The challenge for the Obama campaign, however, will be turning out these voters, who aren’t as interested in the election as all other Americans are.
In this survey, Obama holds a 34-point lead over Romney among registered Latino voters, 61 to 27 percent. In 2008, according to the exit polls, Obama defeated McCain among this key voting bloc, 67 to 31 percent.
In addition, Obama’s approval rating among all Latino adults stands at 61 percent (compared with 48 percent of all Americans in the new NBC/WSJ poll), and approval of his handling of the economy is at 54 percent (versus 43 percent overall).
Meanwhile, Romney is struggling with Latinos, the poll shows. Just 26 percent view him positively, while 35 percent see him in a negative light. By comparison, Obama’s positive/negative score among Latinos is 58/23 percent.
What’s more, this demographic group is more optimistic about the economy and the nation’s direction than the general population. Forty percent of Latinos believe the country is headed in the right direction (versus 33 percent of all Americans in the NBC/WSJ poll), and 46 percent of them say what they’ve read and heard recently makes them feel more optimistic about the economy (versus 42 percent).

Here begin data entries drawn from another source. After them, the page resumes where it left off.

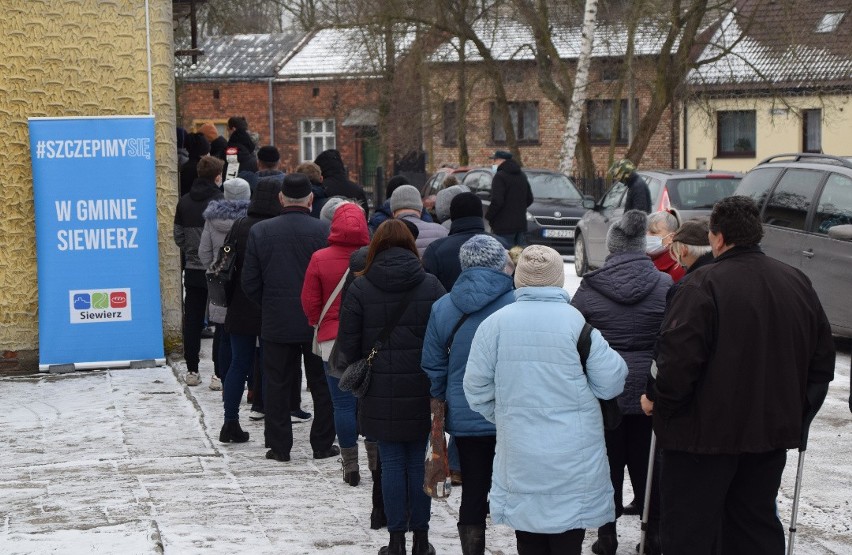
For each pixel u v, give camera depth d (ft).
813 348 17.42
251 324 30.09
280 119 175.11
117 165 40.68
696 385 17.04
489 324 17.52
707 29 130.52
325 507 24.67
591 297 21.04
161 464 28.66
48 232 40.40
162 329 42.04
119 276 40.93
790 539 19.27
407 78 122.93
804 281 17.47
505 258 19.71
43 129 40.14
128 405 35.58
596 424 17.35
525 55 138.31
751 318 16.88
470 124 132.57
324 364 26.66
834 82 128.36
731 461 17.07
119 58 41.65
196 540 21.77
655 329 20.83
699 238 21.04
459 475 20.10
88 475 27.45
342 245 26.13
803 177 45.68
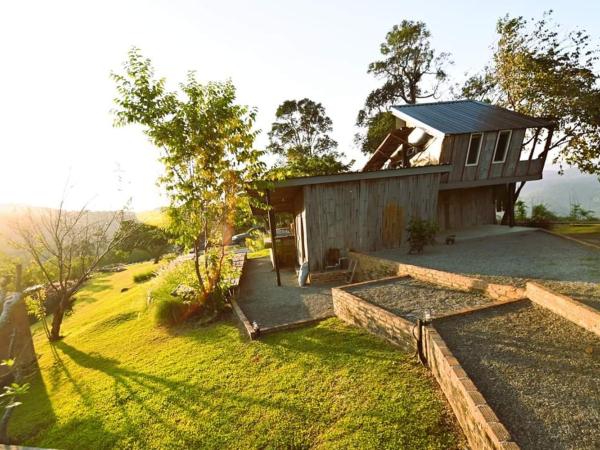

All of this is good news for Obama, and rather bad news for Romney, for obvious reasons. Although the Latino population is still a relatively small portion of the voting population as a whole, in 2008 self-identified Latino’s comprised 8% of voters according to national voters, they are much larger populations in specific states, including states that will be “swing states” in the November election. In 2008, they were 13% of the total voter population in Colorado, 14% of the total voter population in Florida, 41% of the total voter population in New Mexico, 15% of the total voter population in Nevada, and 5% of the total voter population in Virginia. A substantial GOP deficit among this demographic group could end up having a substantial impact on the outcome of the election.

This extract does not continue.